In addition to the millions of Americans who had their health altered by the novel virus itself, tens of millions of Americans suffered financial and health consequences related to lockdowns. Hundreds of thousands of closed businesses, millions of laid-off employees and thousands of additional “deaths of despair” are just as big a part of the COVID-19 toll as anything else.
The initial wave of the pandemic alone in early 2020 cost the United States 22 million jobs, and some researchers estimate it could take four years to get them all back. The economic hardship was in part caused by harsh lockdowns imposed at the start of the pandemic, fully shutting down entire industries such as hospitality and tourism.
Prior to the most recent winter wave, nearly 4 million jobs were thought to be lost for good. Over the course of 2020, more than 8 million net jobs were lost and the unemployment rate almost doubled. Things were worse early on, with job losses remaining above 10 million well into the summer of 2020.
The pandemic has seemingly begun to subside, and with it lockdowns have gradually fallen by the wayside. Some red states have opened up entirely, and even blue states are beginning to follow. (RELATED: ANALYSIS: Data Shows Dramatic Lockdowns Had One Completely Predictable Side Effect)
Still, things are worse now economically than before the pandemic. Monthly job losses in March of 2021 still totaled more than 6.2 million, compared to 4.2 million in March of 2020.
Like their workers, business owners have been hit hard too. Federal Reserve economists recently estimated that 200,000 more businesses closed permanently due to the pandemic than would have without it. Small businesses in the hospitality industry were hit particularly hard.
Some of the businesses that did survive are now struggling to adjust to a post-pandemic economy. Charlotte, North Carolina restaurant owner Jon Dressler said workers who were forced out of hospitality jobs.

**Assignment 1**
Decide whether each statement below agrees with the article on the costs of pandemic lockdowns. Answer yes or no for each, and quote the words of the article that settle it.
(a) The initial wave of the pandemic in early 2020 cost the United States 22 million jobs.
(b) Federal Reserve economists estimated that 400,000 more businesses closed permanently because of the pandemic.
(c) Over the course of 2020, the unemployment rate almost tripled.
**Assignment 2**
Return the stretch of the article on the costs of pandemic lockdowns from "Still, things are" through "hit particularly hard.", copied word for word.

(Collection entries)
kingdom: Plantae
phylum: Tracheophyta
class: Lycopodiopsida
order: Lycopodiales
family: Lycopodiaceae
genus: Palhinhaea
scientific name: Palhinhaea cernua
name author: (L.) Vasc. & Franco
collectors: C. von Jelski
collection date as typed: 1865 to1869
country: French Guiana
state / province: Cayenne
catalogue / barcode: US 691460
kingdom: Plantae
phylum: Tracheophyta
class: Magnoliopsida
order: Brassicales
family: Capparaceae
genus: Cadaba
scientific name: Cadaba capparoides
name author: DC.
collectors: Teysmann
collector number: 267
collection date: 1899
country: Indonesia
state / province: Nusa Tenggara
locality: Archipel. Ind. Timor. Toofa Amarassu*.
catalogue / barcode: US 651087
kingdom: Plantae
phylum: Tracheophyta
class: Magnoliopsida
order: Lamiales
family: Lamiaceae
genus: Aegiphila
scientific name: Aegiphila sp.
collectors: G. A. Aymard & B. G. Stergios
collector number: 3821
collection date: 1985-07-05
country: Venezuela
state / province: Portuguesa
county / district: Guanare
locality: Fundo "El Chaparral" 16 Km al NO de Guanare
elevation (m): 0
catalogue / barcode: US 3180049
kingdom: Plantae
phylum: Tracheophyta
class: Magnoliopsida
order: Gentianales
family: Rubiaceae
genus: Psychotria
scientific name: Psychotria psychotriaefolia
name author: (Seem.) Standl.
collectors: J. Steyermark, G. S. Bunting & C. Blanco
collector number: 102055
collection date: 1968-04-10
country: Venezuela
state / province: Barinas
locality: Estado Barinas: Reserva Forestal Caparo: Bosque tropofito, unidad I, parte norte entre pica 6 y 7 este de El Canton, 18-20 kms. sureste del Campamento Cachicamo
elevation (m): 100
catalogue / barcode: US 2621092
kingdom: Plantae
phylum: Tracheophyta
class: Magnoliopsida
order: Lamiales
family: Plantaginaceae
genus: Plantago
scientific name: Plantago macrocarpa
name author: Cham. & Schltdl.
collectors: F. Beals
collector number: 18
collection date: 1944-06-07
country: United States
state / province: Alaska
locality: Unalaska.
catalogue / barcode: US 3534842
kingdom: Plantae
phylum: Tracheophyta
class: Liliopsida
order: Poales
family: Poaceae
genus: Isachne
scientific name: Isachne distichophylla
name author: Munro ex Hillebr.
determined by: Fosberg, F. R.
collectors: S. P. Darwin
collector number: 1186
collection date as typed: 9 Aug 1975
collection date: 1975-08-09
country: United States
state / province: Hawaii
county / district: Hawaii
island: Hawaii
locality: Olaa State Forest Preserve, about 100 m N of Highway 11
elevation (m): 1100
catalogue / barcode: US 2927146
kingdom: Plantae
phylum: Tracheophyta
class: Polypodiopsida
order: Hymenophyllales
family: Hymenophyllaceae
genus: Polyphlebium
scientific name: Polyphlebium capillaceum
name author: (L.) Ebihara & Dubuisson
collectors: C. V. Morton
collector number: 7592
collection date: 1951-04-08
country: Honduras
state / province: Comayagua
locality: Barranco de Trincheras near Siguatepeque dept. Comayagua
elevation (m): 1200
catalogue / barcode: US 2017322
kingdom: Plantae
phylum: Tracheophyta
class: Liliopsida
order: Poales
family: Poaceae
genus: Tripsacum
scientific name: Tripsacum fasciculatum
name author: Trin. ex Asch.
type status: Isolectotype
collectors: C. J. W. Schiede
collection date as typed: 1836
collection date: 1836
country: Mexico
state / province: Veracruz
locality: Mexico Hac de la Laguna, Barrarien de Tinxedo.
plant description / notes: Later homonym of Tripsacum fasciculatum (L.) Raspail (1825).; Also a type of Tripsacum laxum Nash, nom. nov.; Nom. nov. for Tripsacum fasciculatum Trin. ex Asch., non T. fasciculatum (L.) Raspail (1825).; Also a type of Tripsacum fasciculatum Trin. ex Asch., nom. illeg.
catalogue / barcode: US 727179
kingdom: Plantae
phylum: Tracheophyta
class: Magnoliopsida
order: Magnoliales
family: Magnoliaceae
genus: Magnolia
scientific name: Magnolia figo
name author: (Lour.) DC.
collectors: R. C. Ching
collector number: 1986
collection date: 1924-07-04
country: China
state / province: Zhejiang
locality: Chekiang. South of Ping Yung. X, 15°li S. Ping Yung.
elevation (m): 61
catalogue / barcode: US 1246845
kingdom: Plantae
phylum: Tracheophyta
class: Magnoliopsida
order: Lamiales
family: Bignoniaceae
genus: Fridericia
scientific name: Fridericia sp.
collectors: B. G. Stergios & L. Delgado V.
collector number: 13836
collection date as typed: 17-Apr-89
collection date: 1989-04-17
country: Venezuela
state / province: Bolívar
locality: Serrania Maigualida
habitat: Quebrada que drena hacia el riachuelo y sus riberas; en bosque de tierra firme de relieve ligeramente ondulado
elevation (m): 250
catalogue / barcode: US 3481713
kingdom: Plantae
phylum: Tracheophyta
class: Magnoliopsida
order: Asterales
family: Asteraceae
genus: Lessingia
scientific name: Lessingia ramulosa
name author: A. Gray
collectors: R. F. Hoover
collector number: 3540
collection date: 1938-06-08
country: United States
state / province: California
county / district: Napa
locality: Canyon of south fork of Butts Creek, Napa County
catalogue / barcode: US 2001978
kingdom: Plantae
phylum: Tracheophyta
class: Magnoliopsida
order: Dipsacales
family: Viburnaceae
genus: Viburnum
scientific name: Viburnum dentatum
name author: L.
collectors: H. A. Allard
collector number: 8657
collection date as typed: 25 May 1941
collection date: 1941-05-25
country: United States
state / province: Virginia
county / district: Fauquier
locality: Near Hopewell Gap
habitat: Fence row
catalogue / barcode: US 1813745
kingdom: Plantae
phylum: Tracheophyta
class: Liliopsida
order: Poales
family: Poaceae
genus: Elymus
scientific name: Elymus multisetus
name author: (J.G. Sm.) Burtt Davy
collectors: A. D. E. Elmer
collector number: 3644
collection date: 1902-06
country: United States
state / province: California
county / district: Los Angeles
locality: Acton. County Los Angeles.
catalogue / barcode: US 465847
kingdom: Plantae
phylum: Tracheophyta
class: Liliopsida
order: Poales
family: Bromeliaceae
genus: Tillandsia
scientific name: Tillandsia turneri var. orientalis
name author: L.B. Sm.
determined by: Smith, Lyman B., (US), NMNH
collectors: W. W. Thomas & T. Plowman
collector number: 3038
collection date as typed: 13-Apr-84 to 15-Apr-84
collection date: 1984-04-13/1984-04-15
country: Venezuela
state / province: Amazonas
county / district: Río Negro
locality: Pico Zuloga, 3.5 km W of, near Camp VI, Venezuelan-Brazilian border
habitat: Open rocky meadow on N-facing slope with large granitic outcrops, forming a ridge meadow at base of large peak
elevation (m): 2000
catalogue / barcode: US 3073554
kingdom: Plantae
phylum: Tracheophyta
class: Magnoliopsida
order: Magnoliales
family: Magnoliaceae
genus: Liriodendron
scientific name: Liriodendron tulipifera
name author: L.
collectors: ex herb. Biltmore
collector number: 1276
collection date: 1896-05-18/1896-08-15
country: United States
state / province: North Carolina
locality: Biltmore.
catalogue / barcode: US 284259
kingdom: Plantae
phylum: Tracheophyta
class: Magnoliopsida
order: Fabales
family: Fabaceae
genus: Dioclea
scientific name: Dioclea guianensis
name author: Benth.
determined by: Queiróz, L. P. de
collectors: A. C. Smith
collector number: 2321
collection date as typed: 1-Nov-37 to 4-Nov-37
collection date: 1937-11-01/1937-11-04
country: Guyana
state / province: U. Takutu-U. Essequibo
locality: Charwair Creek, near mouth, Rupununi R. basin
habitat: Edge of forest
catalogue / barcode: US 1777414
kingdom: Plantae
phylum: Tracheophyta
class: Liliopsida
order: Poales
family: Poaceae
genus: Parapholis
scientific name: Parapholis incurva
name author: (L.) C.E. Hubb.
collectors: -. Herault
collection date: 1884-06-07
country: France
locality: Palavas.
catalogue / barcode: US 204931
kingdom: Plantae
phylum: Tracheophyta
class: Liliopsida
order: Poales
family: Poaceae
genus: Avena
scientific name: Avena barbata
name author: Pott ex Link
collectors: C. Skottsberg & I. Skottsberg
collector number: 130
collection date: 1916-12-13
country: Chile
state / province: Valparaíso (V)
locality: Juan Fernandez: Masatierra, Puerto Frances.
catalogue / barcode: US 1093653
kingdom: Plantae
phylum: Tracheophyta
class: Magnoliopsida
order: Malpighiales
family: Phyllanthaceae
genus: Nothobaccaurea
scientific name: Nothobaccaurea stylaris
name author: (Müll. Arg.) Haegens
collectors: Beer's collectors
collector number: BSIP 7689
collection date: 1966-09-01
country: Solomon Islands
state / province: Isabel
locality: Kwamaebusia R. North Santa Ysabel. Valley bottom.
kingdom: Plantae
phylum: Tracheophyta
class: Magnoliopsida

**Response box 1**
(a) Yes: "The initial wave of the pandemic alone in early 2020 cost the United States 22 million jobs"
(b) No: "200,000 more businesses closed permanently due to the pandemic than would have without it"
(c) No: "the unemployment rate almost doubled"

**Response box 2**
Still, things are worse now economically than before the pandemic. Monthly job losses in March of 2021 still totaled more than 6.2 million, compared to 4.2 million in March of 2020.
Like their workers, business owners have been hit hard too. Federal Reserve economists recently estimated that 200,000 more businesses closed permanently due to the pandemic than would have without it. Small businesses in the hospitality industry were hit particularly hard.